An unexpected benefit is that by keeping blister packs out of RUM bins, it frees up more space in the bins to accept even more unwanted or expired medications. In just the last financial year (2022-23) more than 900kg of medication across the country was disposed of via The Rum Program – an increase of four per cent on the previous year. So any extra room that can be made in RUM bins by being able to recycle blister packs separately will be most welcome.
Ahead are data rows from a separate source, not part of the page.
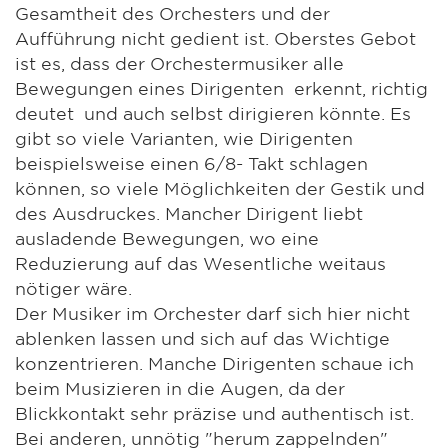
Gesamtheit des Orchesters und der
Aufführung nicht gedient ist. Oberstes Gebot
ist es, dass der Orchestermusiker alle
Bewegungen eines Dirigenten erkennt, richtig
deutet und auch selbst dirigieren könnte. Es
gibt so viele Varianten, wie Dirigenten
beispielsweise einen 6/8- Takt schlagen
können, so viele Möglichkeiten der Gestik und
des Ausdruckes. Mancher Dirigent liebt
ausladende Bewegungen, wo eine
Reduzierung auf das Wesentliche weitaus
nötiger wäre.
Der Musiker im Orchester darf sich hier nicht
ablenken lassen und sich auf das Wichtige
konzentrieren. Manche Dirigenten schaue ich
beim Musizieren in die Augen, da der
Blickkontakt sehr präzise und authentisch ist.
Bei anderen, unnötig "herum zappelnden"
Elias found out about the Pharmacycle program when it was featured on the ABC’s War on Waste television program, in which host Craig Reucassel ‘returned’ boxes of used blister packs to pharmaceutical companies to highlight the fact that they don’t need to end up as landfill waste.
While there have been some blister pack recycling programs already, they have involved households collecting their own blister packs and mailing them in bulk to be recycled, and at a cost, too.
Elias says the program will make it much easier for customers to recycle blister packs, which, because they’re made up of different materials, including aluminium and plastics, can’t be included in kerbside recycling bins. And because aluminium is a super element that can be recycled infinitely, every blister pack that goes to landfill is truly wasting endless opportunities for its reuse.
He adds that while his pharmacy is only new to the Pharmacycle program, customers have already embraced it enthusiastically.
“It’s been pretty good. We’re trying to spread awareness about it, as not a lot of people know about it just yet,” Elias explains. “I don’t think a lot of people realise that blister packs aren’t recyclable in kerbside pickups, so using my parents as an example, when they finish their medication, they put their blister packs in the recycling bin.
“Educating people about the program is a process.”
While Elias is doing his bit, he hopes to see Australia’s large pharmacy chains adopt the program, and ideally, have the program paid for by the pharmaceutical companies that produce the waste.